On Tue, 30 Sep 2008 18:16:34 +0200, Williams, Stuart (HP Labs, Bristol)  
<skw@hp.com> wrote:

> Only parially. *iff* the primary topic node were not blank, but a  
> definite URI node, then merging would world provided that equivalent  
> nodes were involved.
>
> However, the identity of blank nodes is scoped only to the graph that  
> they are in. If you have the two graphs:
>
> {
> _:StevenPemberton foaf:isPrimaryTopicOf <http://www.cwi.nl/~steven/> .
> }
>
> {
> _:StevenPemberton foaf:isPrimaryTopicOf  
> <http://www.w3.org/People/all#steven> .
> }
>
> You cannot determine that they both named resources have the same  
> primary topic - so the blank topic node in this case is basically  
> useless establishing that what we have are different accounts of Steven  
> Pemberton.
>
> IIUC isPrimaryTopicOf is intended to establish the use of say  
> http://www.cwi.nl/~steven/ as a subject indicator for Steven Pemberton.  
> As a subject indicator the resource can only be a subject indicator for  
> one thing (hence inverse functional) - though there may be many subject  
> indicators for a given thing.

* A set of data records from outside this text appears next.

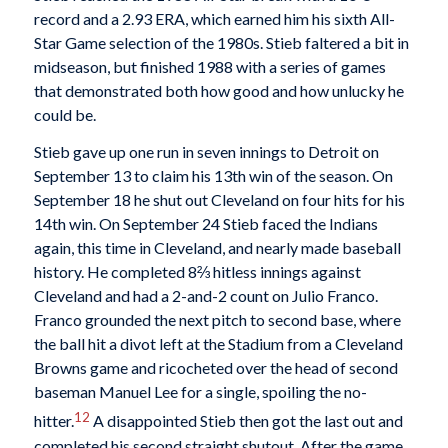
record and a 2.93 ERA, which earned him his sixth All-
Star Game selection of the 1980s. Stieb faltered a bit in
midseason, but finished 1988 with a series of games
that demonstrated both how good and how unlucky he
could be.
Stieb gave up one run in seven innings to Detroit on
September 13 to claim his 13th win of the season. On
September 18 he shut out Cleveland on four hits for his
14th win. On September 24 Stieb faced the Indians
again, this time in Cleveland, and nearly made baseball
history. He completed 8⅔ hitless innings against
Cleveland and had a 2-and-2 count on Julio Franco.
Franco grounded the next pitch to second base, where
the ball hit a divot left at the Stadium from a Cleveland
Browns game and ricocheted over the head of second
baseman Manuel Lee for a single, spoiling the no-
12
hitter.
A disappointed Stieb then got the last out and
completed his second straight shutout. After the game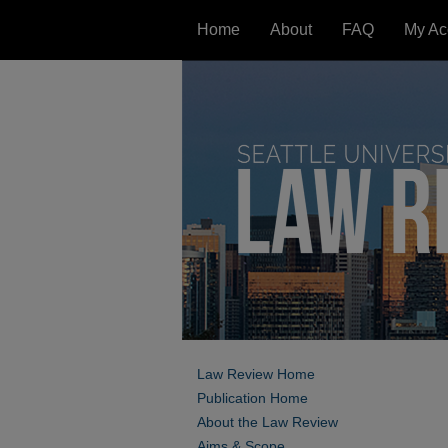
Home
About
FAQ
My Ac
Law Review Home
Publication Home
About the Law Review
Aims & Scope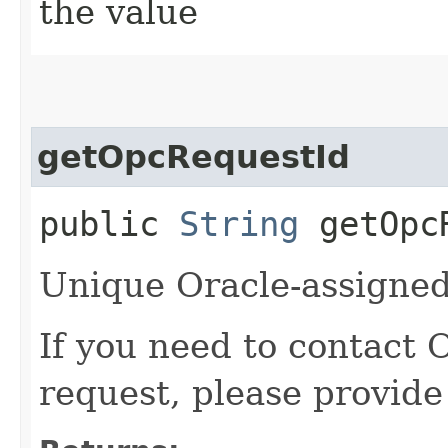
the value
getOpcRequestId
public
String
getOpcR
Unique Oracle-assigned 
If you need to contact 
request, please provide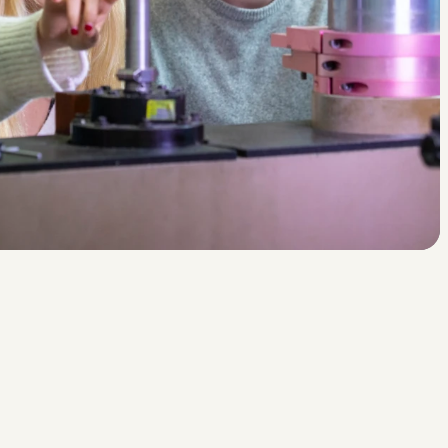
n
v
l
i
e
g
e
n
?
d
r
i
j
v
e
n
d
u
i
m
t
e
p
u
i
n
?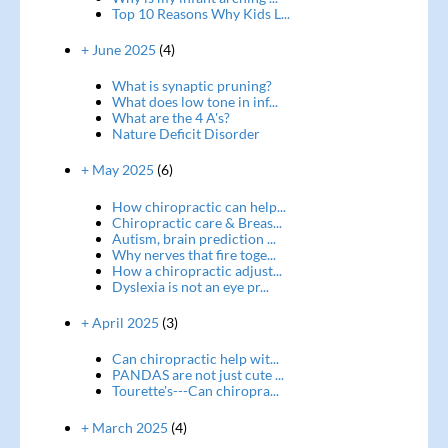
Top 10 Reasons Why Kids L...
+ June 2025
(4)
What is synaptic pruning?
What does low tone in inf...
What are the 4 A's?
Nature Deficit Disorder
+ May 2025
(6)
How chiropractic can help...
Chiropractic care & Breas...
Autism, brain prediction ...
Why nerves that fire toge...
How a chiropractic adjust...
Dyslexia is not an eye pr...
+ April 2025
(3)
Can chiropractic help wit...
PANDAS are not just cute ...
Tourette's---Can chiropra...
+ March 2025
(4)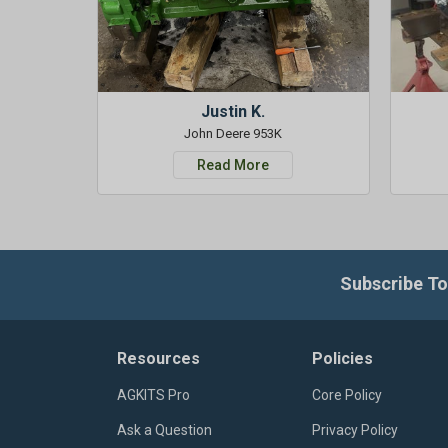
Justin K.
John Deere 953K
Read More
Subscribe To
Resources
Policies
AGKITS Pro
Core Policy
Ask a Question
Privacy Policy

So if we have the merged graph:
>
> {
>         ex1:StevenPemberton foaf:isPrimaryTopicOf  
> <http://www.cwi.nl/~steven/>, <http://www.w3.org/People/all#steven> .
>         ex2:StevenPemberton foaf:isPrimaryTopicOf  
> <http://www.w3.org/People/all#steven> .
> }
>
> We can deduce that ex2:StevenPemberton is owl:sameIndividualAs  
> ex1:StevenPemberton (might be owl:sameAs) from the inverse functional  
> nature of isPrimaryTopicOf.

I'm inclined to say "Well, of course", and I have to admit I still don't  
see the problem.

There are things in the world without URIs (or with URIs that I don't  
know).

I see the use of blanknodes in this way as an existential quantifier  
"There is a thing that...". Then of course if I say "there is a thing that  
is the principle topic of A" and "there is a thing that is the principle  
topic of B" they are not the same thing until I prove they are.

But if I say, in two different graphs "there is a thing that is the  
principle topic of A", then those two things are clearly the same, and so  
everything I say about that thing in the two graphs can be merged. It all  
depends how you ground your blank nodes really.